Sandhill cranes are a challenge to hunt. They are a migratory bird, so you must use steel shot making putting a sneak on them difficult. I like to use decoys. The dark meat tastes somewhat like beef and can be a little tough.


----------



## sagebrush (Sep 8, 2007)

one thing about the decoys they can be used for confidence decoys in your duck spread.

as for the fine dinning of the birds, to me it would be like going out and shooting seagulls, crows etc; for the meat. 

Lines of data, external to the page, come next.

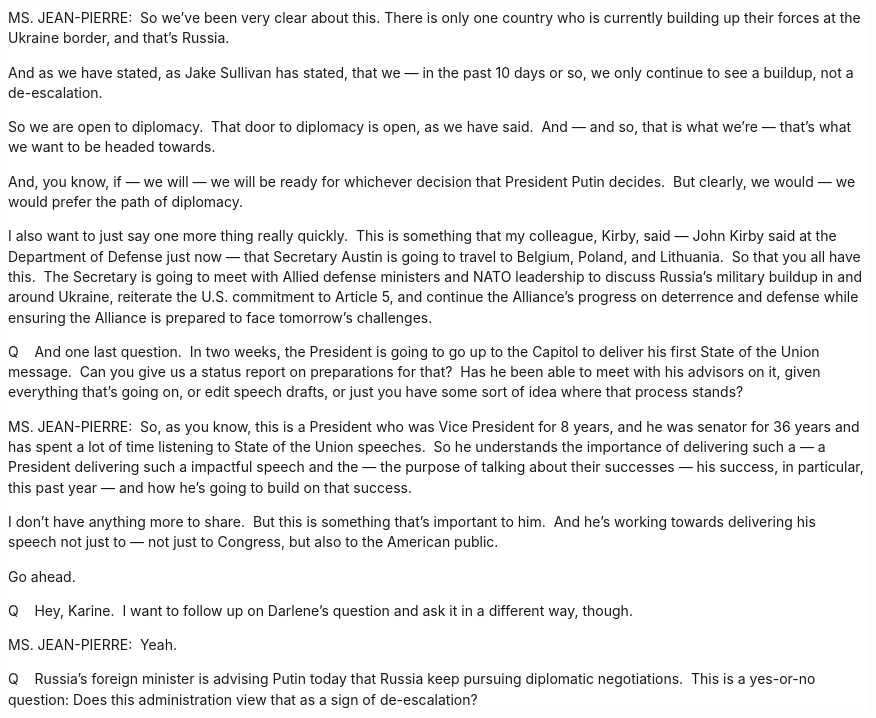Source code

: MS. JEAN-PIERRE:  So we’ve been very clear about this. There is only one
country who is currently building up their forces at the Ukraine border,
and that’s Russia. 

And as we have stated, as Jake Sullivan has stated, that we — in the
past 10 days or so, we only continue to see a buildup, not a
de-escalation.

So we are open to diplomacy.  That door to diplomacy is open, as we have
said.  And — and so, that is what we’re — that’s what we want to be
headed towards.

And, you know, if — we will — we will be ready for whichever decision
that President Putin decides.  But clearly, we would — we would prefer
the path of diplomacy.

I also want to just say one more thing really quickly.  This is
something that my colleague, Kirby, said — John Kirby said at the
Department of Defense just now — that Secretary Austin is going to
travel to Belgium, Poland, and Lithuania.  So that you all have this. 
The Secretary is going to meet with Allied defense ministers and NATO
leadership to discuss Russia’s military buildup in and around Ukraine,
reiterate the U.S. commitment to Article 5, and continue the Alliance’s
progress on deterrence and defense while ensuring the Alliance is
prepared to face tomorrow’s challenges.

Q    And one last question.  In two weeks, the President is going to go
up to the Capitol to deliver his first State of the Union message.  Can
you give us a status report on preparations for that?  Has he been able
to meet with his advisors on it, given everything that’s going on, or
edit speech drafts, or just you have some sort of idea where that
process stands?

MS. JEAN-PIERRE:  So, as you know, this is a President who was Vice
President for 8 years, and he was senator for 36 years and has spent a
lot of time listening to State of the Union speeches.  So he understands
the importance of delivering such a — a President delivering such a
impactful speech and the — the purpose of talking about their successes
— his success, in particular, this past year — and how he’s going to
build on that success. 

I don’t have anything more to share.  But this is something that’s
important to him.  And he’s working towards delivering his speech not
just to — not just to Congress, but also to the American public. 

Go ahead.

Q    Hey, Karine.  I want to follow up on Darlene’s question and ask it
in a different way, though.

MS. JEAN-PIERRE:  Yeah.

Q    Russia’s foreign minister is advising Putin today that Russia keep
pursuing diplomatic negotiations.  This is a yes-or-no question: Does
this administration view that as a sign of de-escalation?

nice birds anyway wyogoob.


----------



## swbuckmaster (Sep 14, 2007)

Nice birds! I guess I have seen them. I never thought about putting a decoy like that out for confidence.


----------



## wyogoob (Sep 7, 2007)

I did have one bad crane. Got one once that had a stomach full of grasshoppers. Wasn't room for another hopper in it's gut. Tasted kinda like chewing tobacco.

BTW, ate lots of crows, they're not all that bad.


----------



## sagebrush (Sep 8, 2007)

swbuckmaster said:


> Nice birds! I guess I have seen them. I never thought about putting a decoy like that out for confidence.


also try great blue heron's, most birds that will not let you get near them will work for decoys spreads. if you can the find decoys in the first place. but you can always make one your self.


----------



## J-bass (Oct 22, 2007)

Man I can't believe you guys actually eat those big 'ol birds!!! I actually wondered what the point of hunting them was and was surprised to see that there was a draw for it. I have to admit that after looking at the photos, it does seem kind of fun. Maybe I'll have to put in for the draw! Also, where do you pick up Sandhill Crane decoys? I don't remember seeing any around Sportsmans or Cabelas, but I wasn't exactly looking either.


----------



## dkhntrdstn (Sep 7, 2007)

you can get the decoys at cabelas or bass pro shop.


----------